Hence, they came to me with as much excitement as guests would have while attending lavish weddings, where the prospect of an abundant and opulent feast is promised, with the only requirement being "blessings only" as payment.

When I studied the issue I realised that out of the hawkers they intended to target some were licenced hawkers,others held pitch licences and very few were wholly unauthorised.

I, therefore, informed the clients that hawkers too now had some rights to ply their trade and that 'Sodan Singh' was an authority on this point.

They were very disappointed. I was nothing like what the old barrister had described. Instead of accepting the authority of their old benefactor I believed in some Sodan Singh!

They went and informed the old barrister. He forthwith rang me in a huff.  

"Who is this Sodan Singh? Where does he practise? Never heard of him! What right does he have to think he is an authority? Hawkers and encroachers have absolutely no rights! Give me this Sodan's phone number and I will give him a piece of my mind. That will put him in his place! You just go ahead and file the case."

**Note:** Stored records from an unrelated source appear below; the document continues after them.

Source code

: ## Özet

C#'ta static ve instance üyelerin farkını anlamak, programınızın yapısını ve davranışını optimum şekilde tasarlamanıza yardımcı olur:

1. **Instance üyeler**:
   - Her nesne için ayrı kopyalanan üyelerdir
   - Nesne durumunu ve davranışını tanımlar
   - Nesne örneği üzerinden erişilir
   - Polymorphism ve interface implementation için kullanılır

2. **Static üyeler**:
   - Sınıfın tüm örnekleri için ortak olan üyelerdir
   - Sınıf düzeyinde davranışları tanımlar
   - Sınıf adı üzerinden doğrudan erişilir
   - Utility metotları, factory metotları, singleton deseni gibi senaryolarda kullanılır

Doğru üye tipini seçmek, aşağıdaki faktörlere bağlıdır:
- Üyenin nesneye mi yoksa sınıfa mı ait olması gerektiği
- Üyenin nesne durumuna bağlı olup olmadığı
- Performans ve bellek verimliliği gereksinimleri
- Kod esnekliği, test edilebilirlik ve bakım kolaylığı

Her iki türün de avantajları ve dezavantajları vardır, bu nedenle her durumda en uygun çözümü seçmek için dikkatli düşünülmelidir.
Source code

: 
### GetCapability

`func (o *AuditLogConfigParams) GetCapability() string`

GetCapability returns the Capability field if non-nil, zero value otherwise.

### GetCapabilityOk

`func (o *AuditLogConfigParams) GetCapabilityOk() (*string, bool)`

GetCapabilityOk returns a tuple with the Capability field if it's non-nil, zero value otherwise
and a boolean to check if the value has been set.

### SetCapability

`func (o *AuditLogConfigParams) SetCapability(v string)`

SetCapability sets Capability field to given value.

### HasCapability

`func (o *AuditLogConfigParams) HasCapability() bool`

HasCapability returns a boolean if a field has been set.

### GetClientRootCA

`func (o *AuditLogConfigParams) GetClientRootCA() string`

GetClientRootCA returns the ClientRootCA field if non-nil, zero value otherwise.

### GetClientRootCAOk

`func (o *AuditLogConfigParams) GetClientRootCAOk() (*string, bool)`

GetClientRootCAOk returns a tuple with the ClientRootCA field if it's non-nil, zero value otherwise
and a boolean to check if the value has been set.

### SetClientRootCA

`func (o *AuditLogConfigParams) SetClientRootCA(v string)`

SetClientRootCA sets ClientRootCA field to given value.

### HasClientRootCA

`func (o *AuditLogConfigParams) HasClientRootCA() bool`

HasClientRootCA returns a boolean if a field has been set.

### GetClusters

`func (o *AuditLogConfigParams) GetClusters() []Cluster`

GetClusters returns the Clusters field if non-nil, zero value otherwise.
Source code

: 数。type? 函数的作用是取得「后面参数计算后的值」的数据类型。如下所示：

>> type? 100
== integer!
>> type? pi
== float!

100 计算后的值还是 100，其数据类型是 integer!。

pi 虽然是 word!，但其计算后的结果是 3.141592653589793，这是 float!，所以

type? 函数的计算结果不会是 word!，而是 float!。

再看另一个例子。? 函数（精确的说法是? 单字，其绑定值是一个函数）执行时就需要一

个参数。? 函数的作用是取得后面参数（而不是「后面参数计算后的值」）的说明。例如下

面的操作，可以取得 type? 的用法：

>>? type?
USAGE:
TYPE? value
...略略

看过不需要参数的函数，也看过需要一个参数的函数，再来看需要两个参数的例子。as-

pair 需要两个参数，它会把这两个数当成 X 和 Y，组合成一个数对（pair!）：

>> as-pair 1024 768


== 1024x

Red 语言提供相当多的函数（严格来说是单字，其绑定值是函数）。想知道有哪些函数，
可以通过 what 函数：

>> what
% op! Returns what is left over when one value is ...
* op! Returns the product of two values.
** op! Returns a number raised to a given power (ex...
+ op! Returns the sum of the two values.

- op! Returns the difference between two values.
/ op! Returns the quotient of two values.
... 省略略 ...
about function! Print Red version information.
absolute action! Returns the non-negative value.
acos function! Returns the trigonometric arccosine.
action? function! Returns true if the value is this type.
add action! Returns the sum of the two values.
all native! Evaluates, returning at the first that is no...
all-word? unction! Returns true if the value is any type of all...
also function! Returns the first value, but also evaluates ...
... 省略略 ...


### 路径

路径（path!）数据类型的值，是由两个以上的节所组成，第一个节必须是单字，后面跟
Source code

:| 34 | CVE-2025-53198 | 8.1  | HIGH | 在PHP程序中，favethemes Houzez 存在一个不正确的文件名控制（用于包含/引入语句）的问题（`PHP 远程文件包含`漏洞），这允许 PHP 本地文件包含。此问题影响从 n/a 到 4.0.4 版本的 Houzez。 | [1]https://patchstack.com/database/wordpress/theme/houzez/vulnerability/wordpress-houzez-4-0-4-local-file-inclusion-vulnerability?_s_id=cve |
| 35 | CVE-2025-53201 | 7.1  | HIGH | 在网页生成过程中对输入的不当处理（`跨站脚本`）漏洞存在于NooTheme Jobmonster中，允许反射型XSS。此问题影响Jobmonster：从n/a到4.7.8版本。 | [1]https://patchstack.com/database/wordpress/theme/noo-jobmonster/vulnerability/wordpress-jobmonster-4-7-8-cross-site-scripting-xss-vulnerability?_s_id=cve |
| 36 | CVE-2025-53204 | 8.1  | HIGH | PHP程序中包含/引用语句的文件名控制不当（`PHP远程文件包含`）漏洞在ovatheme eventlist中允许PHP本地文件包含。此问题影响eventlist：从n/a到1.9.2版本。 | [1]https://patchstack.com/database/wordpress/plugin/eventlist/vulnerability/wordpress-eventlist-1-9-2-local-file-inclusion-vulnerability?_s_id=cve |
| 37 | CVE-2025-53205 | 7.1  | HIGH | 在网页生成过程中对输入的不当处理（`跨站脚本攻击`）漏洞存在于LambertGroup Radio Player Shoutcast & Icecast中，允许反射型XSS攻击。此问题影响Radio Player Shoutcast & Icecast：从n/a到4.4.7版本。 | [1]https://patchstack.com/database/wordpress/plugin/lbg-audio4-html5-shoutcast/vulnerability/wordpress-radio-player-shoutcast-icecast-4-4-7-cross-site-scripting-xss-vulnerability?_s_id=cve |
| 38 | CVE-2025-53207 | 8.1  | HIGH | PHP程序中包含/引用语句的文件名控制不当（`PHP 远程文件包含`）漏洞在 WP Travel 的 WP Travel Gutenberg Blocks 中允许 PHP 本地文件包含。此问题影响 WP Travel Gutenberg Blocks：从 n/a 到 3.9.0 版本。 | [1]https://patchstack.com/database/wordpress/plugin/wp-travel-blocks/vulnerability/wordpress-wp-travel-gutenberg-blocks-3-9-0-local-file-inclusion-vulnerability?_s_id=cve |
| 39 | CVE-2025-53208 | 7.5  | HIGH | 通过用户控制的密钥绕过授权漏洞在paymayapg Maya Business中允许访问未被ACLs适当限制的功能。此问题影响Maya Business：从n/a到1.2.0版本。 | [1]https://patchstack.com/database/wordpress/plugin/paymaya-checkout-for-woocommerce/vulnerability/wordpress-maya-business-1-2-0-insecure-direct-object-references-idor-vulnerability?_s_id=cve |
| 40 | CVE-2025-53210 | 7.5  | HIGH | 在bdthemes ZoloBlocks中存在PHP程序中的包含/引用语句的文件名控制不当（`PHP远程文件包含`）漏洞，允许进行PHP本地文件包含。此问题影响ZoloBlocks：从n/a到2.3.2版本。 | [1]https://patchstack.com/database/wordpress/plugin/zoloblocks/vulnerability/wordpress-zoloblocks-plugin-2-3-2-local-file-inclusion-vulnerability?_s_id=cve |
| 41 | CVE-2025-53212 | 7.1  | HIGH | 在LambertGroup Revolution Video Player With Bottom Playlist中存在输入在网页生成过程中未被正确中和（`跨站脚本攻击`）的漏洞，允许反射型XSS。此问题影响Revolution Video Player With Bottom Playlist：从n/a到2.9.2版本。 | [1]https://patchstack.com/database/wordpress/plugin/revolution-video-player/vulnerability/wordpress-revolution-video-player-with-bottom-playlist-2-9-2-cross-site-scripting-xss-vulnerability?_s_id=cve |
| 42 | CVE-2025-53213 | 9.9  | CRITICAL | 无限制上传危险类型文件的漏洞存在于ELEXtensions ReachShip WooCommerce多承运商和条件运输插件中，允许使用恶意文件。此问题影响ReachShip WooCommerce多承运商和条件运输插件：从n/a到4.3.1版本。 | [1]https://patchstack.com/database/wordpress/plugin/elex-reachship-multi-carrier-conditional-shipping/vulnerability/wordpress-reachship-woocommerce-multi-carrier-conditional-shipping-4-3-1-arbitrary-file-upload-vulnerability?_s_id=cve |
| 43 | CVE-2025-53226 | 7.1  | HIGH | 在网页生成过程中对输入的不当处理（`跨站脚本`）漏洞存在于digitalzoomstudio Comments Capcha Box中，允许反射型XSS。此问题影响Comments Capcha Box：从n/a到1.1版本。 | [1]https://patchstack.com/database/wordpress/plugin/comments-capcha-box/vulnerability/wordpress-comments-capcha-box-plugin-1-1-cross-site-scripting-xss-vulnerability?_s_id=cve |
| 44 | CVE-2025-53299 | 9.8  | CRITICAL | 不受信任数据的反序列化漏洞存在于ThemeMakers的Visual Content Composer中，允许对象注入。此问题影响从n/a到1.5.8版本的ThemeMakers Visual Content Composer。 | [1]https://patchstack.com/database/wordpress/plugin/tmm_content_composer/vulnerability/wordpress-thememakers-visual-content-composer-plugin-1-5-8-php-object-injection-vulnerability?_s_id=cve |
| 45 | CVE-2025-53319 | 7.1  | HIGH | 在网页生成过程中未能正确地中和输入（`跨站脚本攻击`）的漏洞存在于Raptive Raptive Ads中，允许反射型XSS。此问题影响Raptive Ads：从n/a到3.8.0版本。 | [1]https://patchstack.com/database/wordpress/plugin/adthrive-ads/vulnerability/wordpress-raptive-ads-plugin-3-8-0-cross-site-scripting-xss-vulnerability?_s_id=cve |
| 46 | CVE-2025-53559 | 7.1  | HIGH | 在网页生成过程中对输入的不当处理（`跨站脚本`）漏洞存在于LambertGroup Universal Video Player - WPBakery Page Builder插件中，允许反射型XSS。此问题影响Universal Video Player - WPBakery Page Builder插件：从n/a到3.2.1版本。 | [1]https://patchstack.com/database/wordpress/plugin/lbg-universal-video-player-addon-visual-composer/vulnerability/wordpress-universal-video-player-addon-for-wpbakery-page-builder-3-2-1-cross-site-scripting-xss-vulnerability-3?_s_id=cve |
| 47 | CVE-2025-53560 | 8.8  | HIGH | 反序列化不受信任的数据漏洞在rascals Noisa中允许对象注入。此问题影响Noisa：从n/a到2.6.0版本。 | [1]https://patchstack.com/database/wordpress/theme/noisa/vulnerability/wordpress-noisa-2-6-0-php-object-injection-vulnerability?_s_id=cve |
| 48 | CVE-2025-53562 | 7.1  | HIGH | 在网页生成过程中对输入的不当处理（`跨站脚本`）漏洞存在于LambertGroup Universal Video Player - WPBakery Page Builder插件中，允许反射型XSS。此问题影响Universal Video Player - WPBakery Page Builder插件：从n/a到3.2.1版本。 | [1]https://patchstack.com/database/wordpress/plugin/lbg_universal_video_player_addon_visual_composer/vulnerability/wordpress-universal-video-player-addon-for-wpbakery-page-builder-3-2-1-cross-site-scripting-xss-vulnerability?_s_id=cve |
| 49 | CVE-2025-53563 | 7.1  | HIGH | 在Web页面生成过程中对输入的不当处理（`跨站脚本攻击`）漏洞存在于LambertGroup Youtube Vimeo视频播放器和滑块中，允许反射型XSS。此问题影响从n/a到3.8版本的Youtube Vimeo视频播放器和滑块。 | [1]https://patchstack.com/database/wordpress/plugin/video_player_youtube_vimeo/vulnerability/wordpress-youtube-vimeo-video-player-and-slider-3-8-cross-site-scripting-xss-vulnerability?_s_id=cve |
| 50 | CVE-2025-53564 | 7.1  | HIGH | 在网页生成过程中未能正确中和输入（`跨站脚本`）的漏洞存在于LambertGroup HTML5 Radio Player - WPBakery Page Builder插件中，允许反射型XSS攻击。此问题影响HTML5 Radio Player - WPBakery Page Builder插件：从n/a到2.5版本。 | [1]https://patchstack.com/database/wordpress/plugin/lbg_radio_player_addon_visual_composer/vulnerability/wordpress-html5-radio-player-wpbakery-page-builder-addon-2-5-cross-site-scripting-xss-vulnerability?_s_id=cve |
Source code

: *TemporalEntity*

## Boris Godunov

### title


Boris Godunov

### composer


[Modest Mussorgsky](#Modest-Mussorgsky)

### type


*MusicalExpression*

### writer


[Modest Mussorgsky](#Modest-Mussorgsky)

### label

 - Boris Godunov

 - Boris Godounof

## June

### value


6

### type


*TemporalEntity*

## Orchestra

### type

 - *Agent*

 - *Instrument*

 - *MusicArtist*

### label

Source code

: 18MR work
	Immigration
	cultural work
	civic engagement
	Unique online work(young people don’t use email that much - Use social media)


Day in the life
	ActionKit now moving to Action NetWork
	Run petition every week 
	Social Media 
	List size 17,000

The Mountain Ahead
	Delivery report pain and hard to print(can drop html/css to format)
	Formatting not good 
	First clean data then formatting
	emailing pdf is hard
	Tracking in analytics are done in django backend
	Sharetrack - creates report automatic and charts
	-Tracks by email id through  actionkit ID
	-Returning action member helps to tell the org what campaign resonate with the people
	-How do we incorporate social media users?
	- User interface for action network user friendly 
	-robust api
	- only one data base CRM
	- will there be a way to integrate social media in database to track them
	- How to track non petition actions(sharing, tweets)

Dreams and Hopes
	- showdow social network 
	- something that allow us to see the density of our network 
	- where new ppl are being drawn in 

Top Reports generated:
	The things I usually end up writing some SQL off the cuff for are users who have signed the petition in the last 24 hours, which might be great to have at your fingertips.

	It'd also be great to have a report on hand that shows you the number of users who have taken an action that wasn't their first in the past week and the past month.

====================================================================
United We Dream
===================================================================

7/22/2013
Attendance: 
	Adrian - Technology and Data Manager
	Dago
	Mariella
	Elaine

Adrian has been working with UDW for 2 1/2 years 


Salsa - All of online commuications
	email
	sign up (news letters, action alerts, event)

The old barrister's outburst against Sodan Singh brought back to me fond memories of my friend's search for Ajay Hasia. I just smiled and said, "Okay, barrister saheb."

'Ajay Hasia' and 'Sodan Singh' continue to be housed comfortably in separate volumes of our law reports. The fact that some may still be unaware of their existence has never made any difference to them.

That is why I say, while knowledge may grant some interim relief sometimes, ignorance is always bliss.